Our view is this was a “pause that refreshed” and nothing to worry about. Once high-yield issuance decreased in mid‐August, the market snapped back, tightening 35 basis points by the end of that month with pretty good momentum into September. Also, total returns were positive, with the benchmark Bloomberg US Corporate High Yield 2% Issuer Capped Index returning 38 basis points in July and 52 basis points in August. It’s always important to remember that problems in high yield usually relate to credit issues, which tend to be longer term and fundamentally driven. Short-term market underperformance caused by technical factors, supply bubbles, U.S. Treasuries rallying or other temporary disruptions typically self‐correct and reverse, as they did at the end of August.

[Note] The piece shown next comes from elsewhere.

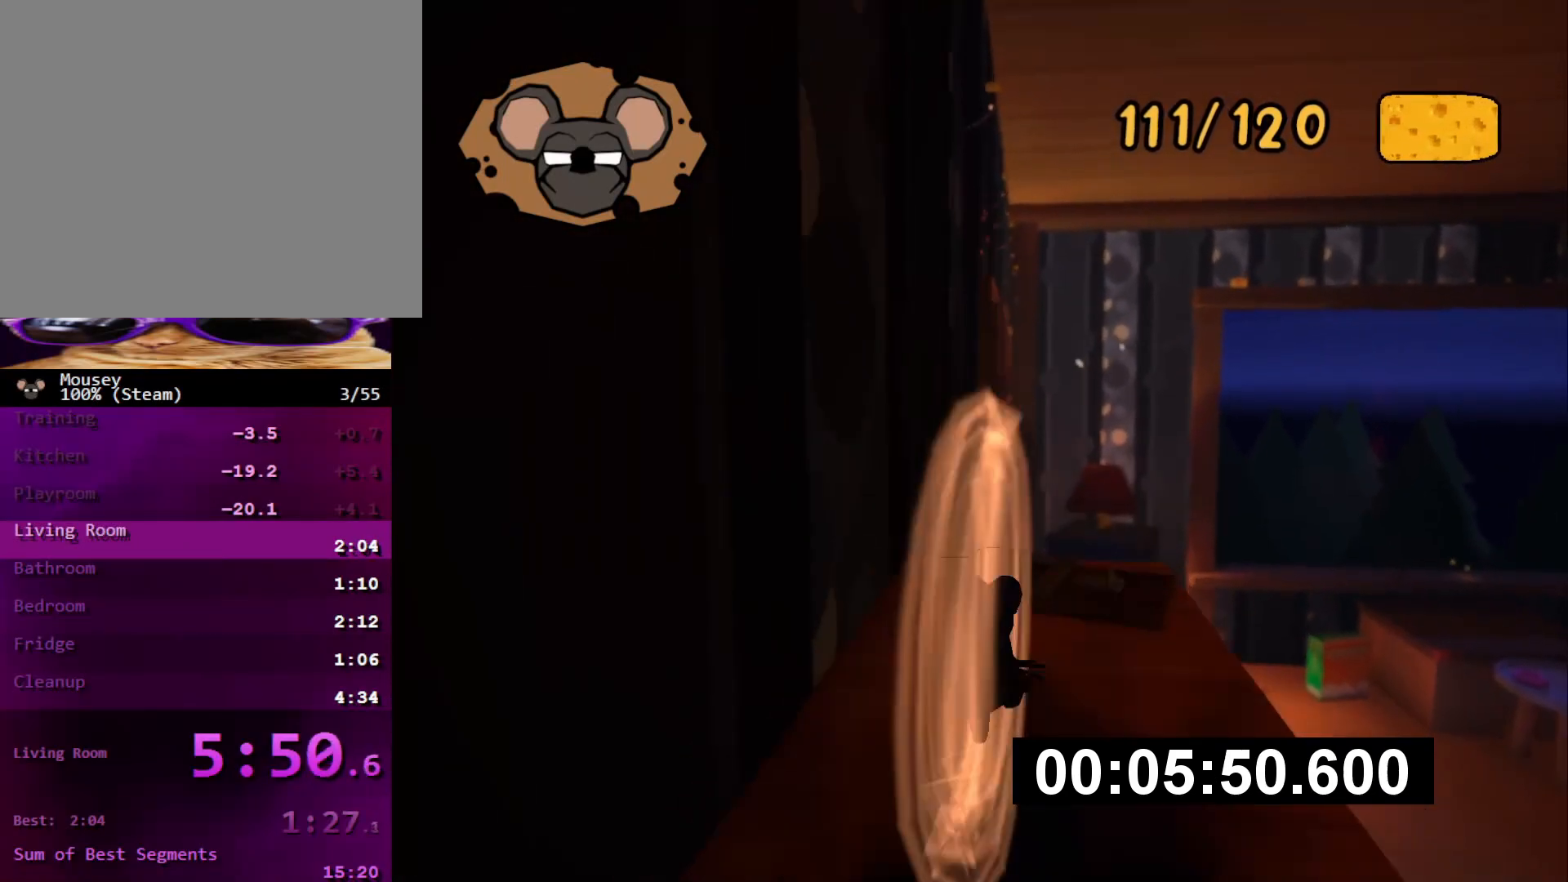
{"buttons": [], "left_stick": "up", "right_stick": "center", "events": []}
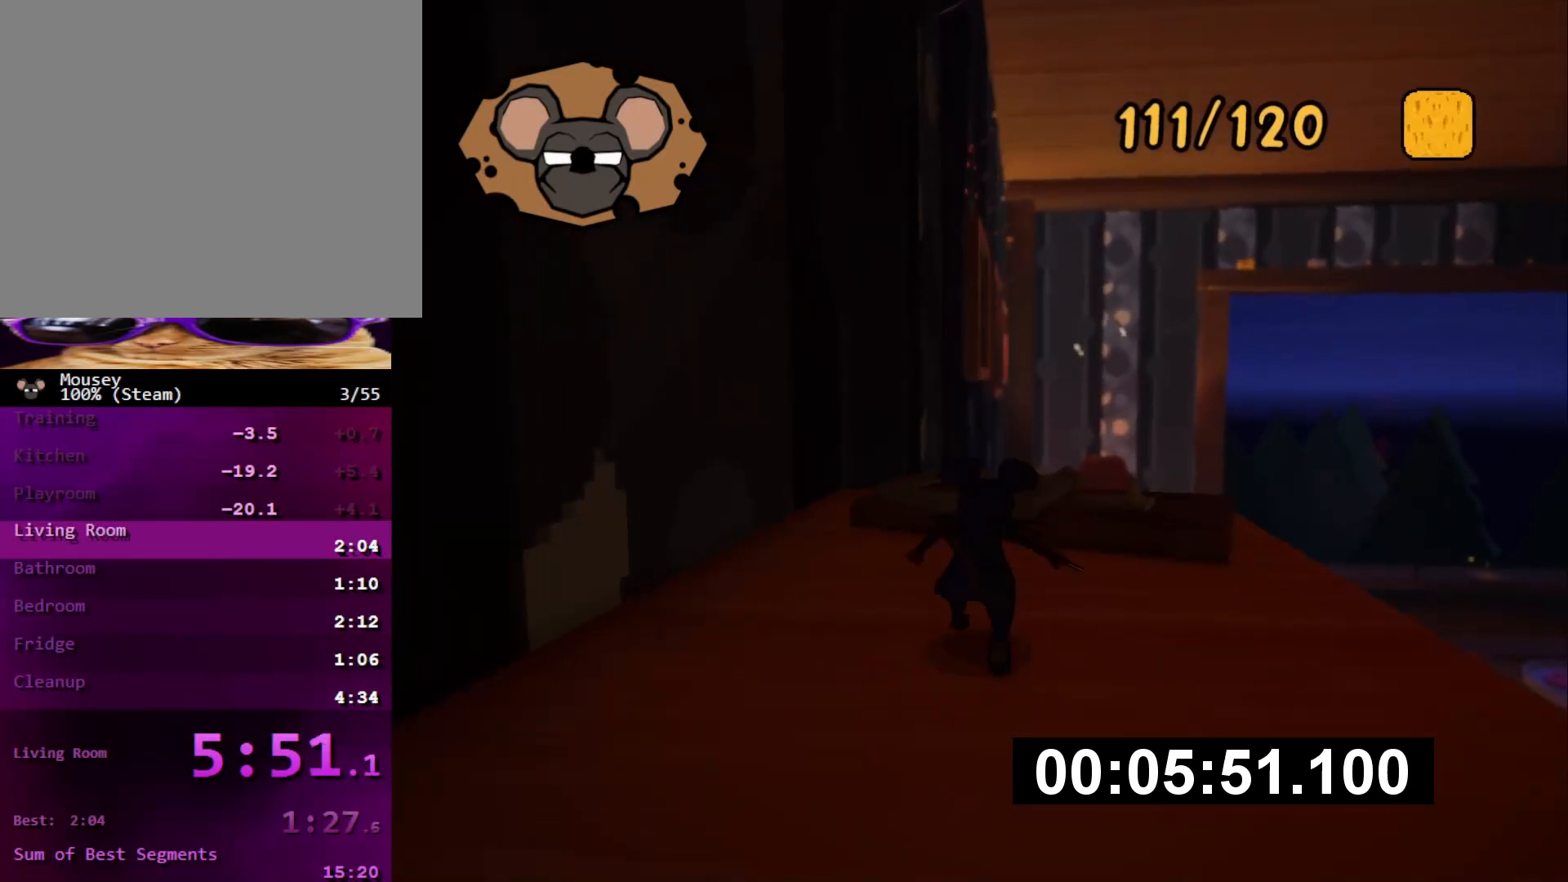
{"buttons": [], "left_stick": "center", "right_stick": "center"}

All indications point to an economy that will remain strong into 2022 and with it, corporate credit quality. Default rates through year-end likewise are poised to stay extremely low—we believe below 1%. And while it’s a little early to predict, we believe default rates next year will remain below average. That’s why Federated Hermes multi-sector strategies are positioned with the goal of a little more yield, a little more credit risk and a little less interest-rate sensitivity and why our fixed-income sector committee continues to recommend an overweight allocation to high yield.